# the stolen violin concerto



## vlncto (Nov 26, 2012)

Maybe the one or other here remember the name *Tristan Foison*. This guy - born 1961 - was active as a composer in the Atlanta (USA) area in the late 20th century. He became most infamous for copying the Requiem by Alfred Desenclos and pretending the works as his own. The Requiem was "premiered" in 2001 and immediately discovered as a fraud. Tristan Foison than vanished immediately into thin air and it is unknown where he lives today.

I came across his name at first due to the fact that his work list also included a violin concerto. I always was fascinated by the story, which shows how far one can get in the classical music scene just by a self-confident illusion. So I tried to find information about the Foison violin concerto and after several years I finally found the solution - the violin concerto is stolen as well!
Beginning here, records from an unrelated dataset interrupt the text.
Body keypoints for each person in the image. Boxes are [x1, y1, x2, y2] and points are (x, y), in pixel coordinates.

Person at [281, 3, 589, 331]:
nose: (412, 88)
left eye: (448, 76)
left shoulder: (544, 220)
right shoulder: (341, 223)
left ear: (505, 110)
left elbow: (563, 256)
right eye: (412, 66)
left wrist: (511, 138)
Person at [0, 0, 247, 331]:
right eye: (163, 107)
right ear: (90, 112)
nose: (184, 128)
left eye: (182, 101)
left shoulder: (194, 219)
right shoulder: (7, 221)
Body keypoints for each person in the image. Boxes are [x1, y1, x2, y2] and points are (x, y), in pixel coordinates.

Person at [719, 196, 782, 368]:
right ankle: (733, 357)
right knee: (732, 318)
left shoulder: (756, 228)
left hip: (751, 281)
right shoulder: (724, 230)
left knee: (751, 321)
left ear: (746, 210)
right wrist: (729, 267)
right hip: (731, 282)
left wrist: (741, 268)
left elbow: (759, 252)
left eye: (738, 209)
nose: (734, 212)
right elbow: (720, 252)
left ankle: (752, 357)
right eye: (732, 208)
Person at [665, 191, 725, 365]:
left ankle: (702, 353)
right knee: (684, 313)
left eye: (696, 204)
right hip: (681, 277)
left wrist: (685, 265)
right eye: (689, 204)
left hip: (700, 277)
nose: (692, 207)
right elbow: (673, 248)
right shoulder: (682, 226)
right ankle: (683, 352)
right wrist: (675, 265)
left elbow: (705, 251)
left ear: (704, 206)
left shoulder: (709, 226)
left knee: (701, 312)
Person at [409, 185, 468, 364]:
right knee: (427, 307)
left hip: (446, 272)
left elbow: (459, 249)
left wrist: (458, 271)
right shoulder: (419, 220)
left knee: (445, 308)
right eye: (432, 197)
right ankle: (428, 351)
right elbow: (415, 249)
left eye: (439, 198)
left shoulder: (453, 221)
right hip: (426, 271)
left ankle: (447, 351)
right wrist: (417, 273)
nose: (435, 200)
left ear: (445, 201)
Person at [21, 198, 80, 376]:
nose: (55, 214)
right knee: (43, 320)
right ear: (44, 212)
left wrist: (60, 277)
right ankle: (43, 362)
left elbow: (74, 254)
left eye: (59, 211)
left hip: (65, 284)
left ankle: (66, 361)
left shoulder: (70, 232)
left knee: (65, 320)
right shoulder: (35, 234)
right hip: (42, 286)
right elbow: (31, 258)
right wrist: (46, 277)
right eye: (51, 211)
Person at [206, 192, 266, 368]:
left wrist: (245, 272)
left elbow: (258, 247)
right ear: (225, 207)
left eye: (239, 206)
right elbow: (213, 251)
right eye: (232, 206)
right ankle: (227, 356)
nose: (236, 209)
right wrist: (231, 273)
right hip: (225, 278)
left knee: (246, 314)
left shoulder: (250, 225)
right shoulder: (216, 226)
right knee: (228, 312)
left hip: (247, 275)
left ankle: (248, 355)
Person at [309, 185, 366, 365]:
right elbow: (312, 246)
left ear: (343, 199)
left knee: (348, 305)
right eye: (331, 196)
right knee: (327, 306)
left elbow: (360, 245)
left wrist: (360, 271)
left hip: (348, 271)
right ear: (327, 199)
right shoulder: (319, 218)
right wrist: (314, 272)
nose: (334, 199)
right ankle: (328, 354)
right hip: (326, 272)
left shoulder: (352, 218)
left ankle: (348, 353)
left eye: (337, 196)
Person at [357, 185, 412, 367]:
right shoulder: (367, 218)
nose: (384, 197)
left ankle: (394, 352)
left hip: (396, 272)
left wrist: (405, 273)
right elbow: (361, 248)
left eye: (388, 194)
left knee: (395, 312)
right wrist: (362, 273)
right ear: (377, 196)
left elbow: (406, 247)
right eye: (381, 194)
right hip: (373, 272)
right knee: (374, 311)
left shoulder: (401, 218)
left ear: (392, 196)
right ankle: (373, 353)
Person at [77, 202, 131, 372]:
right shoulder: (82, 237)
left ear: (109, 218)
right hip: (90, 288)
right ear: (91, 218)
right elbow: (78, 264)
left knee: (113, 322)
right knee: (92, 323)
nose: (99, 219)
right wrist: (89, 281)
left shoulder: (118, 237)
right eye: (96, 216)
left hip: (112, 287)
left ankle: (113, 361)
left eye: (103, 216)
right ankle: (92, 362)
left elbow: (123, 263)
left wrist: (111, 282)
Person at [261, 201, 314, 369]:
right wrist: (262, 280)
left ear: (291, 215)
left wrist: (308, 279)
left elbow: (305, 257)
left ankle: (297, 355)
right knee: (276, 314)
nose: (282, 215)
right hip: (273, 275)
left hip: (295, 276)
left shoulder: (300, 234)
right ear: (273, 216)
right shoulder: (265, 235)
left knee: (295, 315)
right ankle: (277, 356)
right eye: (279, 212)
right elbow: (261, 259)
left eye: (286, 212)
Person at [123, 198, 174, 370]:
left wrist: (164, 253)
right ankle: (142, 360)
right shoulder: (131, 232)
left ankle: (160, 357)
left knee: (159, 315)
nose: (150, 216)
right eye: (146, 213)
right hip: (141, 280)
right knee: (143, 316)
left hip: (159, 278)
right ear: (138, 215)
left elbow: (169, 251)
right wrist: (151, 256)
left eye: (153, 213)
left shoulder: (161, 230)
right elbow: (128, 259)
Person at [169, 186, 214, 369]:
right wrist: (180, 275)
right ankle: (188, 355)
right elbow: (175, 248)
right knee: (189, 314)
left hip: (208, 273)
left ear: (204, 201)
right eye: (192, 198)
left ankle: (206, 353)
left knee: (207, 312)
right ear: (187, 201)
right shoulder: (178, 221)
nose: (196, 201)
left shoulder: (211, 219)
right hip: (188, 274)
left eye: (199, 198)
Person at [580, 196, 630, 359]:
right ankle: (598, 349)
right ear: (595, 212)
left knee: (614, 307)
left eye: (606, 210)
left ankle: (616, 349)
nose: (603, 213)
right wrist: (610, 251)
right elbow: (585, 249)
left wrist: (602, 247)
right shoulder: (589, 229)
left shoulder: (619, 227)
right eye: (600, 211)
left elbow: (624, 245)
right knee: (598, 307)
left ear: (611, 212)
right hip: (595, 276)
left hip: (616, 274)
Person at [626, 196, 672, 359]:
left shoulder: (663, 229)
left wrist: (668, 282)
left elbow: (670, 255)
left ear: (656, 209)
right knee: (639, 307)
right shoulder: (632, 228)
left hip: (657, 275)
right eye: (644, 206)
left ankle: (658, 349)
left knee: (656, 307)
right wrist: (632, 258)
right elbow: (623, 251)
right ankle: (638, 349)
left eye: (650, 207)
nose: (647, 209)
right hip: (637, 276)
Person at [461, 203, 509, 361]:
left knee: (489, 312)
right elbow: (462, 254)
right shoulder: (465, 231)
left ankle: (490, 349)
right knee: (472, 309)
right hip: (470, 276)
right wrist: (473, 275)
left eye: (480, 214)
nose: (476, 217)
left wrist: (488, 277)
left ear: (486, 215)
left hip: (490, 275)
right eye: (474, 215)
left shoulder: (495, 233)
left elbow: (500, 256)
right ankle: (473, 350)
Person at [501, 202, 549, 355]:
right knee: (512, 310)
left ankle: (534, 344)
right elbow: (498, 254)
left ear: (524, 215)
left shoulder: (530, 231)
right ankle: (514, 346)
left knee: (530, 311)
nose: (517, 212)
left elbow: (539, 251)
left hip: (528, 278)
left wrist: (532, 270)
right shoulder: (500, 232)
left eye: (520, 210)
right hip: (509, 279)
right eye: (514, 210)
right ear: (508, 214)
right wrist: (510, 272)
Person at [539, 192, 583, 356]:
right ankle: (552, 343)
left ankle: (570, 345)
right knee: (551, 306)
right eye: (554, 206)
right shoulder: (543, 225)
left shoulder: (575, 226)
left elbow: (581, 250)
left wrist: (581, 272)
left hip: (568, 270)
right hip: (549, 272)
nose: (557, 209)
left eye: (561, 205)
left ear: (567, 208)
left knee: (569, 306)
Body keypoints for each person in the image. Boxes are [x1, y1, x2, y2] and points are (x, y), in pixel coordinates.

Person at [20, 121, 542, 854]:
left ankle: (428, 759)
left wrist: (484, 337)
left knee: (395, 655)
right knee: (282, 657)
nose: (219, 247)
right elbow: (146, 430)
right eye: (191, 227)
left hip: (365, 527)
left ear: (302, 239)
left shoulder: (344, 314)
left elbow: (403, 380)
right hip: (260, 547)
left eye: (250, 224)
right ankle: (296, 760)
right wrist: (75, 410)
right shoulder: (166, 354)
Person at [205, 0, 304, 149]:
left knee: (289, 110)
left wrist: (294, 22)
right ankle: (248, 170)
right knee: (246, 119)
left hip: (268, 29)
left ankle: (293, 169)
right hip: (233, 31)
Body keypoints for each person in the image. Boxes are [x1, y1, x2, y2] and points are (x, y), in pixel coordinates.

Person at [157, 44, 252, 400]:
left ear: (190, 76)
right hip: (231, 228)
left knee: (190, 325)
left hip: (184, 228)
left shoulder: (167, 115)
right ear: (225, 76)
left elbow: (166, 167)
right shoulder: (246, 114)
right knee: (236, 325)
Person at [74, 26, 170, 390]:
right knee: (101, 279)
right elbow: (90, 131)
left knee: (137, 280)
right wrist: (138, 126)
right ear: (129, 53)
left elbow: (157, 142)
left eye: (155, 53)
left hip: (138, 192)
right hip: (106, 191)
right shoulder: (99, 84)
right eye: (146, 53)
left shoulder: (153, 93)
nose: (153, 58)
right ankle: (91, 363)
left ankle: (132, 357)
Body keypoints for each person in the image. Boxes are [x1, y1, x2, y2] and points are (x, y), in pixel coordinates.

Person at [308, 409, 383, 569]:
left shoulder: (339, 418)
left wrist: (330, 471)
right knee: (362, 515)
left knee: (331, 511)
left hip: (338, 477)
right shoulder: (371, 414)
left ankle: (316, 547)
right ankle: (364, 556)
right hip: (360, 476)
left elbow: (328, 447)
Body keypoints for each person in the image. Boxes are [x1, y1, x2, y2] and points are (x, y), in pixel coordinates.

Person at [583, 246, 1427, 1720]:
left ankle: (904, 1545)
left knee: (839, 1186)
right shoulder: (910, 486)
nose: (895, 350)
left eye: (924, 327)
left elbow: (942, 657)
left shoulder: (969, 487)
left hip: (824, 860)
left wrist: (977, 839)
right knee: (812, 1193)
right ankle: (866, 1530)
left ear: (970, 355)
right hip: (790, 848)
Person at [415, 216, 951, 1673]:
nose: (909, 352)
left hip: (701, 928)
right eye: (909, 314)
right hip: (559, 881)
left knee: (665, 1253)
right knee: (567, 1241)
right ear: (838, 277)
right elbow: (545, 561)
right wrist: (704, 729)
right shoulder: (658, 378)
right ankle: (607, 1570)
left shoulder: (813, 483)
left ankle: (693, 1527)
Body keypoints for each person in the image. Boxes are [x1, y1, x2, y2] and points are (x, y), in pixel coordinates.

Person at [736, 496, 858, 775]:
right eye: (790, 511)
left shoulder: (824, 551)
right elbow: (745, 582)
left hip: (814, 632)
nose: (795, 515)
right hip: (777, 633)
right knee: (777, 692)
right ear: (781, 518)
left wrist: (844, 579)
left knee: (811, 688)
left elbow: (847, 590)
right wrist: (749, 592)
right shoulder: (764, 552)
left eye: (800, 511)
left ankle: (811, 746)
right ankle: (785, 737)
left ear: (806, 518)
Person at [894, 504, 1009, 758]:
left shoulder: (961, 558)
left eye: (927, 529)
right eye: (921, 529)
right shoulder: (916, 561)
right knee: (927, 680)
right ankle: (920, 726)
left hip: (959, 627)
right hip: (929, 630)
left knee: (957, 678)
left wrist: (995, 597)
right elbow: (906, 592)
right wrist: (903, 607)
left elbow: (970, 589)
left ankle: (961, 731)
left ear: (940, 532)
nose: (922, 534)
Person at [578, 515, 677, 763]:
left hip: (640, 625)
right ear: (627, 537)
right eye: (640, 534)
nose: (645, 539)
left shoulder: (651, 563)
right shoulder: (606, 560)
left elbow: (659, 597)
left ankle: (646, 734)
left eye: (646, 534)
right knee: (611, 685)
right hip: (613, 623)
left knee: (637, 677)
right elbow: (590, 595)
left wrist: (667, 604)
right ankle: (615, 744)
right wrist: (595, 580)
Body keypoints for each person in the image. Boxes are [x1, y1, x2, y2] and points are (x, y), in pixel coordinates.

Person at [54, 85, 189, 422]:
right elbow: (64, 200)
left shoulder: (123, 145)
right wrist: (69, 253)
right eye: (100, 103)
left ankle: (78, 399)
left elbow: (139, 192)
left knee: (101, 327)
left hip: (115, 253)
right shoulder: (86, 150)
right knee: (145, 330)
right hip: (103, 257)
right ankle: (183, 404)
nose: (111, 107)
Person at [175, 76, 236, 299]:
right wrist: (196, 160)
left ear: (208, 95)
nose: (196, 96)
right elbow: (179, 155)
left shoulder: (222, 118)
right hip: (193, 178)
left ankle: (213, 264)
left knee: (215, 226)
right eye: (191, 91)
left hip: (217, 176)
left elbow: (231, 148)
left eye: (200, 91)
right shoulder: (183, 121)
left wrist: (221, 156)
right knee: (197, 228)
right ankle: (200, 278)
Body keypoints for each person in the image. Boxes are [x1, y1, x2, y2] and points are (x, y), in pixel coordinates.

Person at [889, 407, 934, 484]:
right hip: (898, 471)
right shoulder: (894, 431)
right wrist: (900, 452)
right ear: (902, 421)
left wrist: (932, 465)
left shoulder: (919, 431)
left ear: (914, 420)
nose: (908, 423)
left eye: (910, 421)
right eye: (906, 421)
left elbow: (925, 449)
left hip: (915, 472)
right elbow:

The complete story can be found on the blog of my website:

www.tobias-broeker.de/blog

Give it a try and share!

Best,
Tobias


----------



## KenOC (Mar 7, 2011)

Thank you for the interesting story -- or stories, both of them. I'm reminded of Shostakovich's mention of some Soviet composers, in contests he was helping judge, passing off little-known American works as their own.


----------



## gardibolt (May 22, 2015)

Fascinating tales. Thanks. Reminds one of the Joyce Hatto fiasco a little bit.


----------



## DavidA (Dec 14, 2012)

Thanks for this. Amazing what people can (almost) get away with! The man is, of course, a criminal. This is quite simply fraud, as was the Hatto affair. No wonder the guy vanished!


----------